Maybe you’ve got troubles today.
Those troubles lead us to the Beatitudes.
Matthew’s and Luke’s versions are a little different,
but their point is the same.
Instead of “Blessed are the indigent,”
it’s “blessed are the depressed.”
Instead of “Blessed are the malnourished;’
it’s “blessed are the downtrodden.”
Jesus never said, “Blessed are the rich, the good-looking
and charming, the self-assured and serene,
the prosperous and the healthy.”
It’s “blessed are the afflicted, the anxious,
the stumblers on life’s road.”
Jesus isn’t prescribing masochistic self-mortification
like Medieval monks.
We don’t have to fast, flagellate ourselves,
or climb stone steps on our knees.
Life deals us our share of sorrow.
But when hardship inevitably happens, Jesus meets us there.

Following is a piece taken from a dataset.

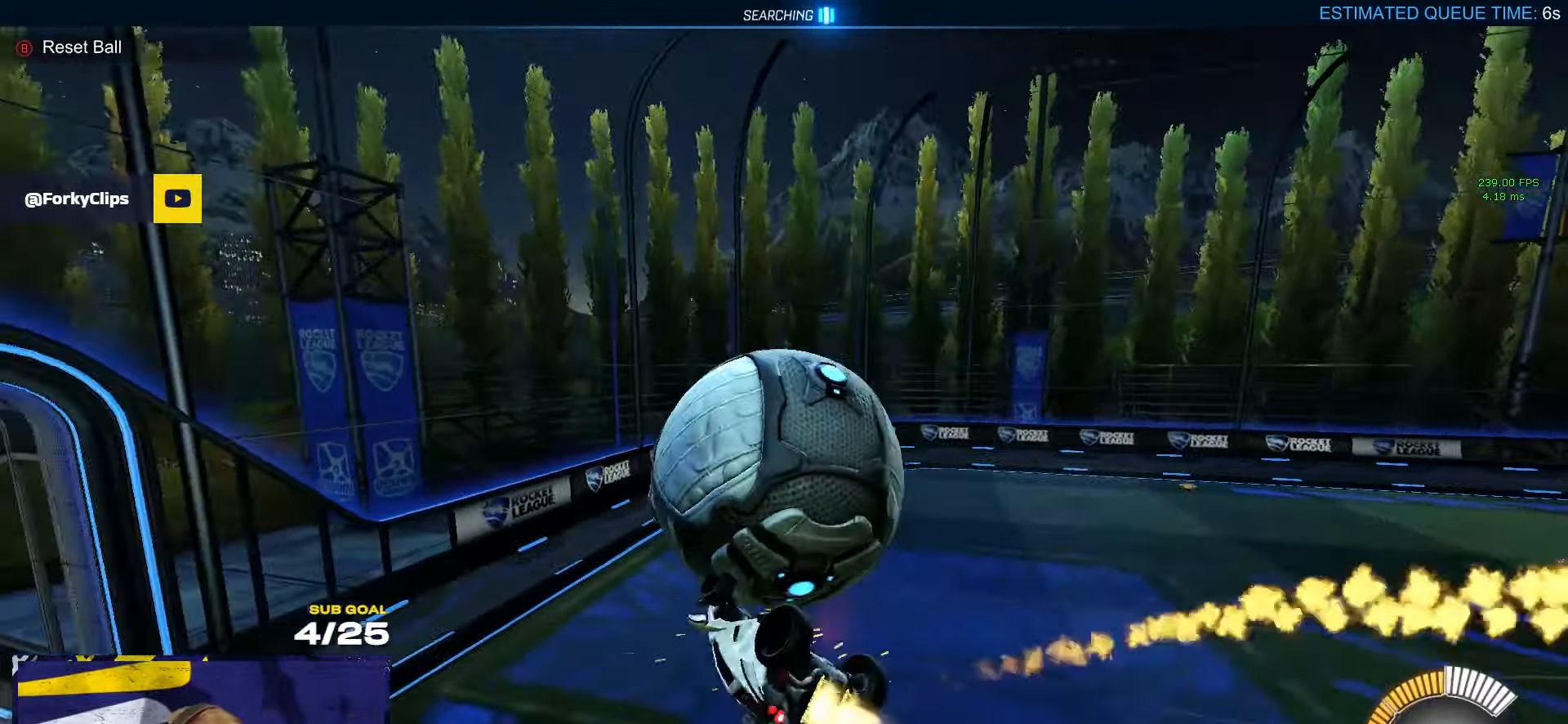
{"dt_ms": 500, "buttons": ["A", "L1", "R1", "L3"], "left_stick": "up-left", "right_stick": "center", "events": [[166, "left_stick", "up-right"], [200, "L3", "down"], [266, "left_stick", "down-right"], [383, "left_stick", "up-right"], [400, "L1", "down"], [400, "L3", "up"], [450, "A", "down"], [466, "L3", "down"], [483, "left_stick", "up-left"]]}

When we bleed, he bleeds – we bleed together.
Jesus doesn’t just comfort us.
He redeems our suffering by investing it with spiritual meaning.
He doesn’t cause our suffering. The world does that.
He redeems it.
Jesus turns our tragedy into the gateway to joy.
We are blessed when we falter,
because we meet Jesus at the cross
and that’s Communion with the power of love in it.
For Holy Communion to happen, the bread of life must be broken.
“The world breaks everyone and afterward
many are strong in the broken places.”
In R. S. Thomas’s poem about the sinking
of a Welsh fishing trawler, he says to Jesus,
“You are there also
at the foot of the precipice
of water that was too steep for the drowned . . ..
You have made an altar of the deck of the lost
trawler whose spars are your cross. . . .
There is a sacrament there . . ..”
Our cross. Jesus’ cross. It’s the same cross.
That’s the sacrament. That’s Communion.
We may or may not feel his presence.
But he’s there. We know it by faith.
Rough patches are where we find the love of Jesus,
and to know the love of Jesus is better – it is better –
than being “healthy, wealthy and wise.”
A high school music teacher, Rhea Miller, said it best:
“I’d rather have Jesus than silver or gold.
I’d rather be his than have riches untold.
I’d rather have Jesus than houses or land.
I’d rather be led by his nail pierced hand.”